I know there is quite a bit repetition, but DRY isn't always better. Keep in mind that most libraries move at different velocities, depending on their upstream project and popularity.

@Duologic If we're codegenerating the Same CRD's helpers over and over for different software versions - it makes sense to skip the generation of duplicates entirely. Keep only the first or the last version where the respective CRD changes were introduced.

I'm proposing to extract a versions.json file out of config.jsonnet and write a separate build tool pass, for instance, as an updater CLI pkg, which will query the respective git repos and re-populate versions.json files for every lib/* automatically, so we won't need any manual updates and double-checking CRD schema's etc.

I'm up to adding even more libs in here, but without proper automated version management policies further support may become cumbersome, to say the least.

@Duologic If we're codegenerating the Same CRD's helpers over and over for different software versions - it makes sense to skip the generation of duplicates entirely. Keep only the first or the last version where the respective CRD changes were introduced.

I don't think there is much advantage in comparing CRDs. Simply rendering the library if the version number changes is cheap and we don't need to maintain the code that does the comparing.

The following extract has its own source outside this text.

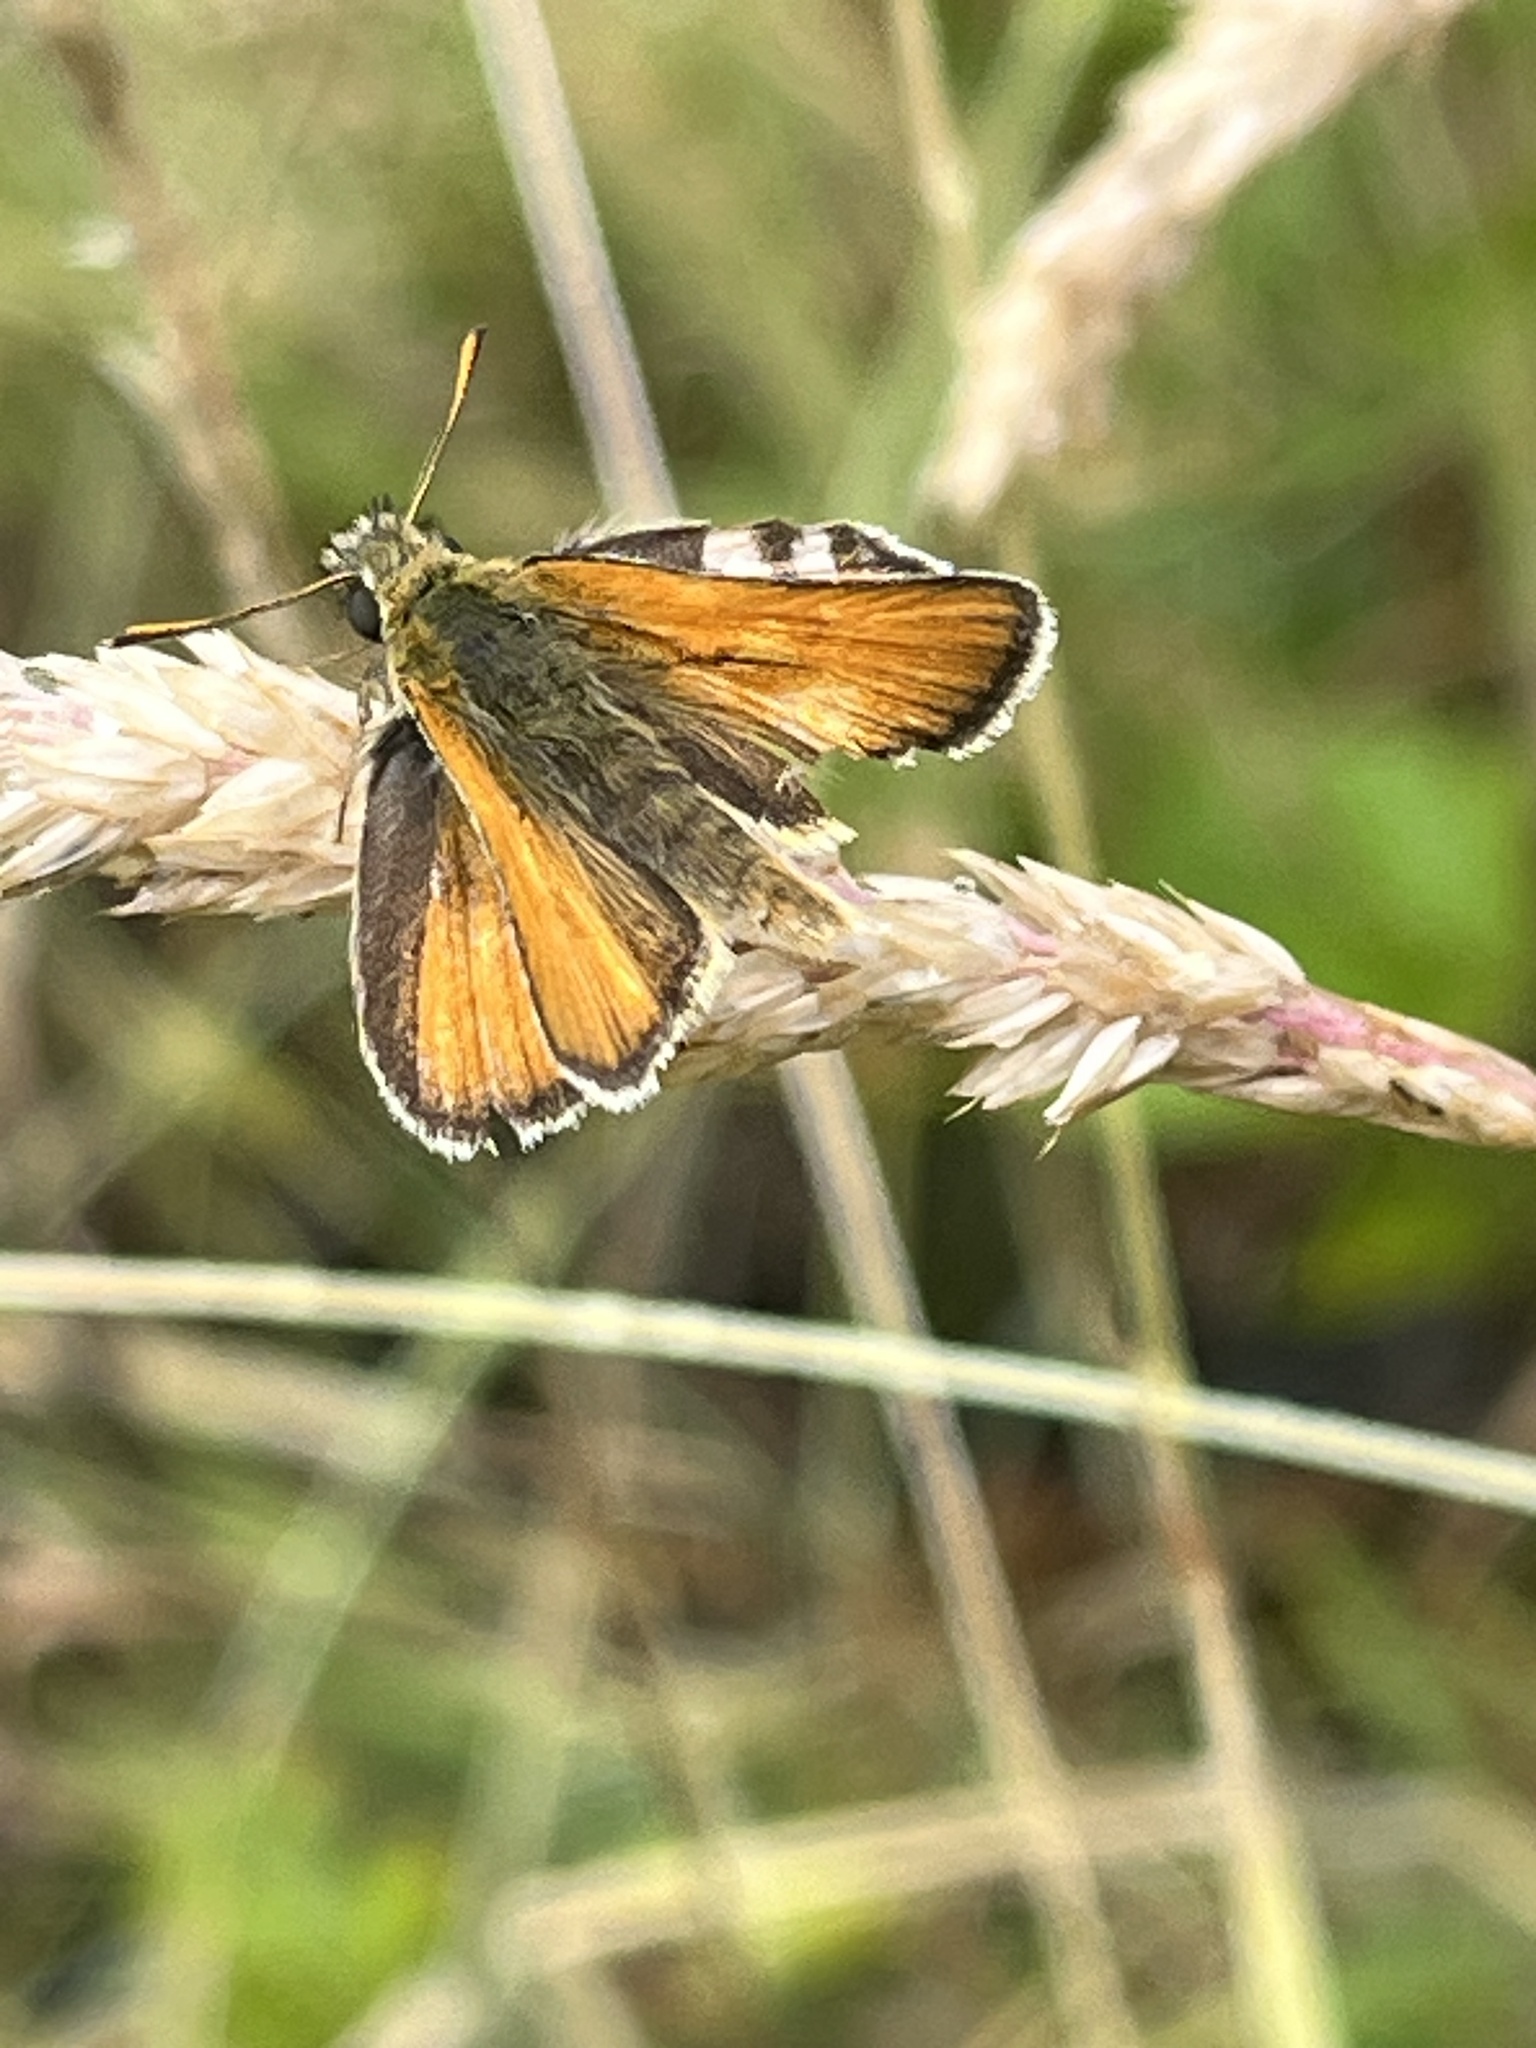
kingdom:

I'm proposing to extract a versions.json file out of config.jsonnet and write a separate build tool pass, for instance, as an updater CLI pkg, which will query the respective git repos and re-populate versions.json files for every lib/* automatically, so we won't need any manual updates and double-checking CRD schema's etc.

I see how this could potentially be useful. However beware that different projects implement versioning differently, at the surface they may seem to do it the same way but subtle differences can turn this into a lot of work.

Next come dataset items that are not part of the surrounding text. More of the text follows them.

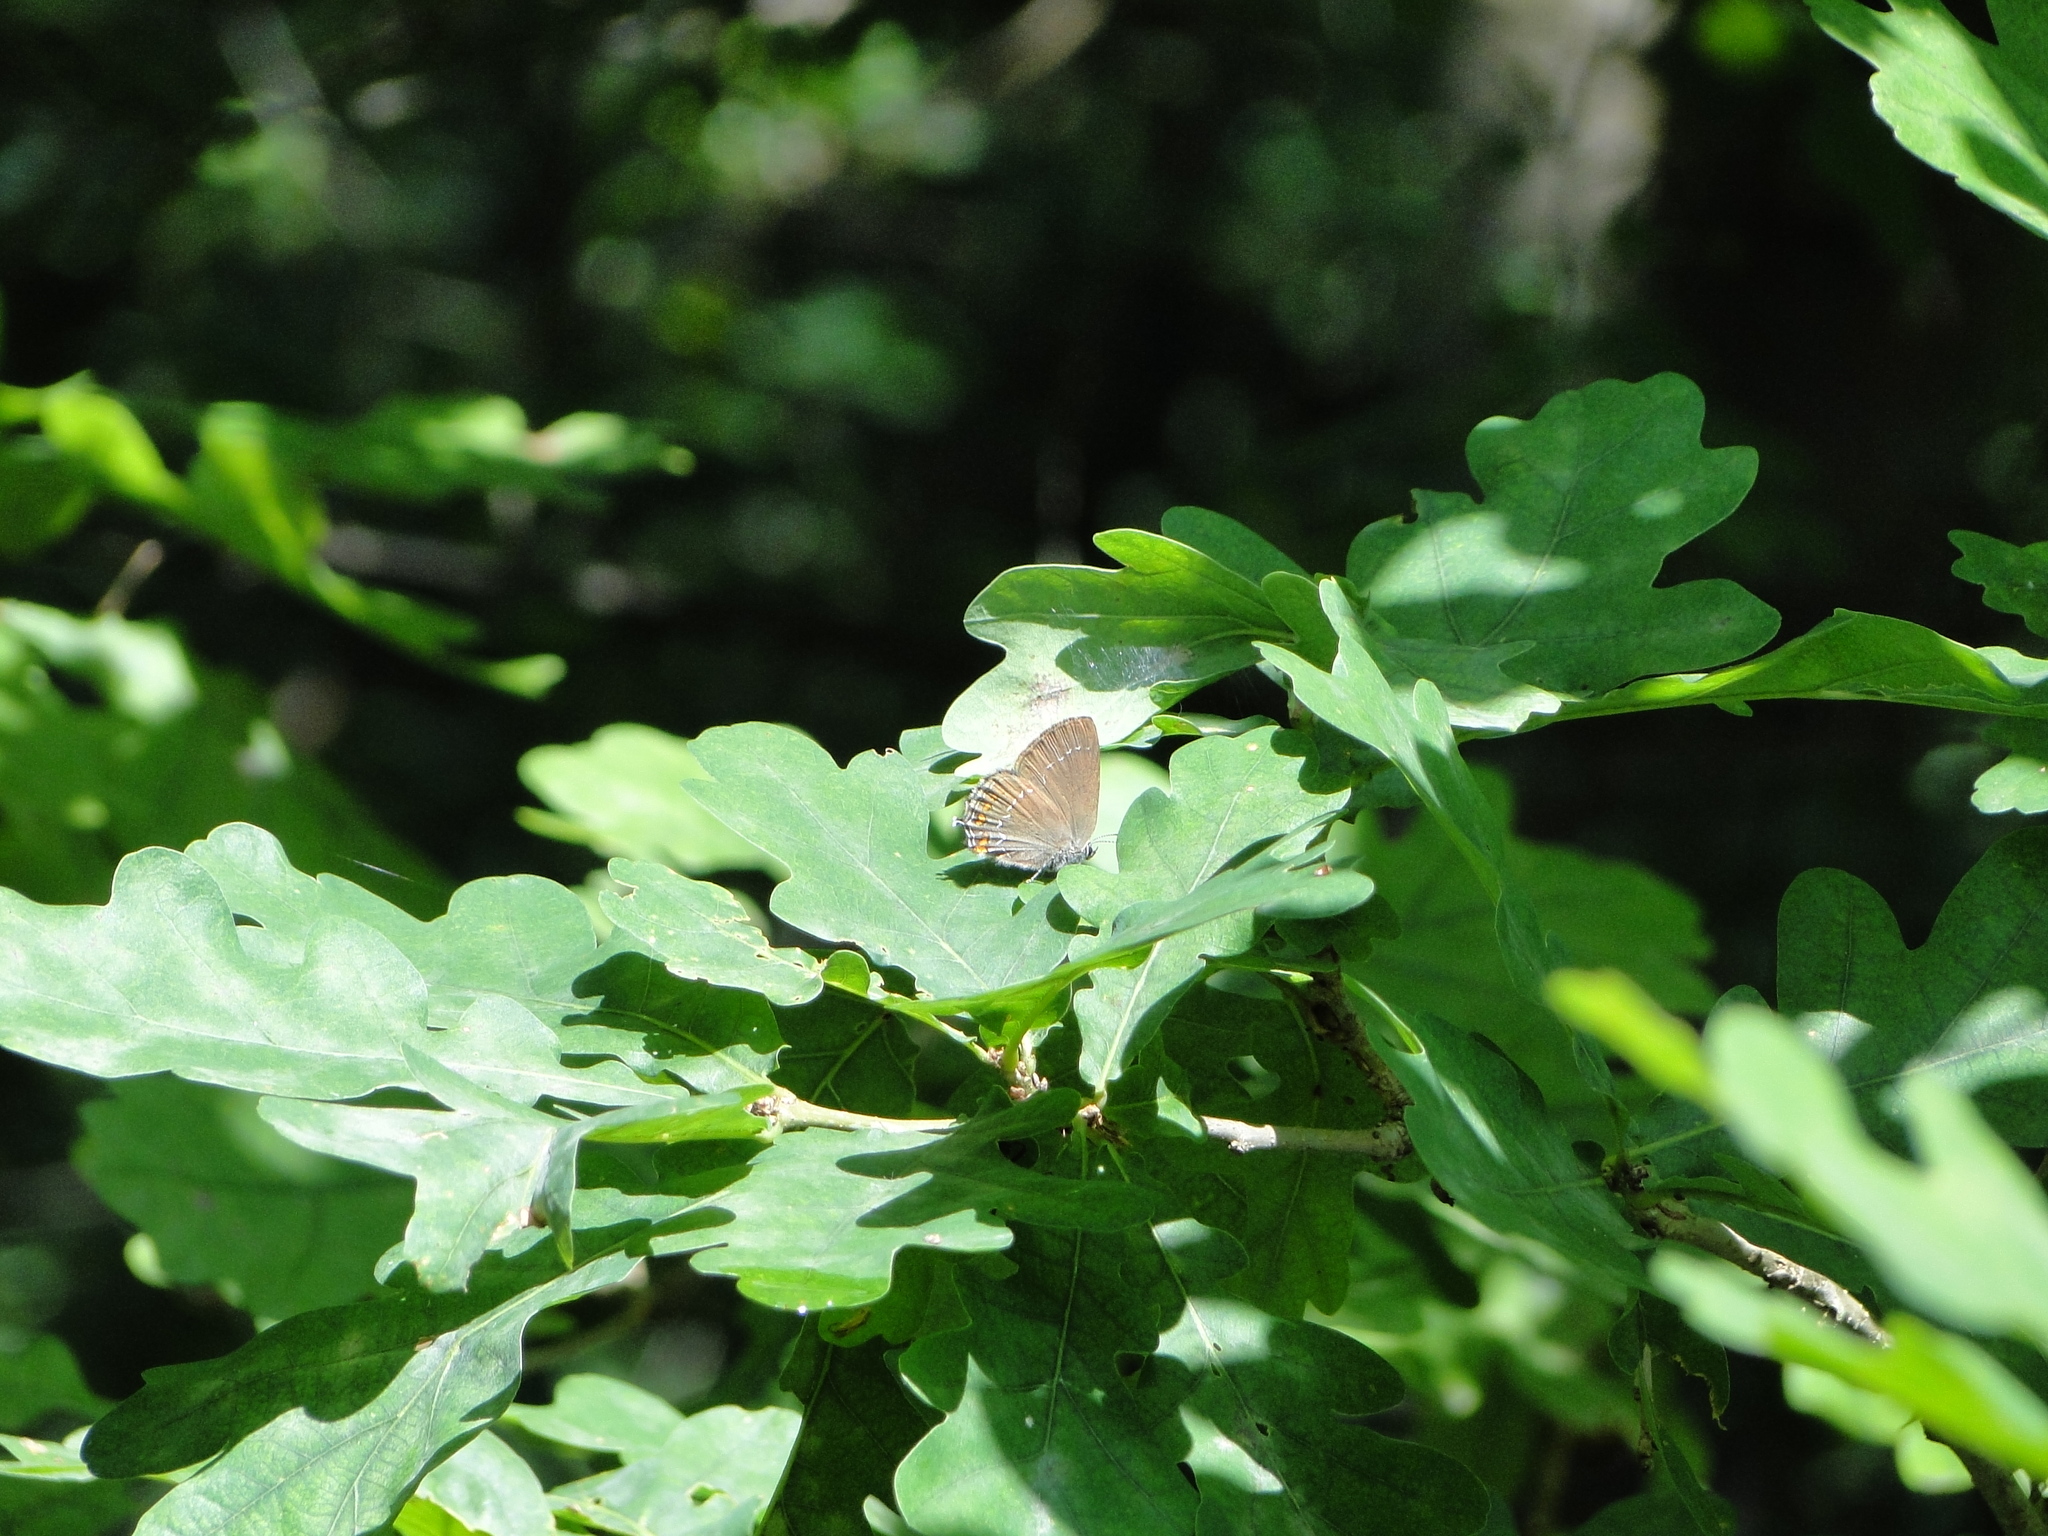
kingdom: Animalia
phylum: Arthropoda
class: Insecta
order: Lepidoptera
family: Lycaenidae
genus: Nordmannia
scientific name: Nordmannia ilicis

Generally when I'm updating a piece of software on our systems, I take the update of the jsonnet library into account, so I have not worried much about automating that part, major version jumps usually requires some person to look at the changelog anyway.

I'm up to adding even more libs in here, but without proper automated version management policies further support may become cumbersome, to say the least.

Which pieces of software are you using that you would like to add? I would very much prefer to have less libraries that are actually used over many libraries that nobody uses. Again, lots of code requires lots of maintenance.

Sorry if I sound negative about this, I'm just being cautious.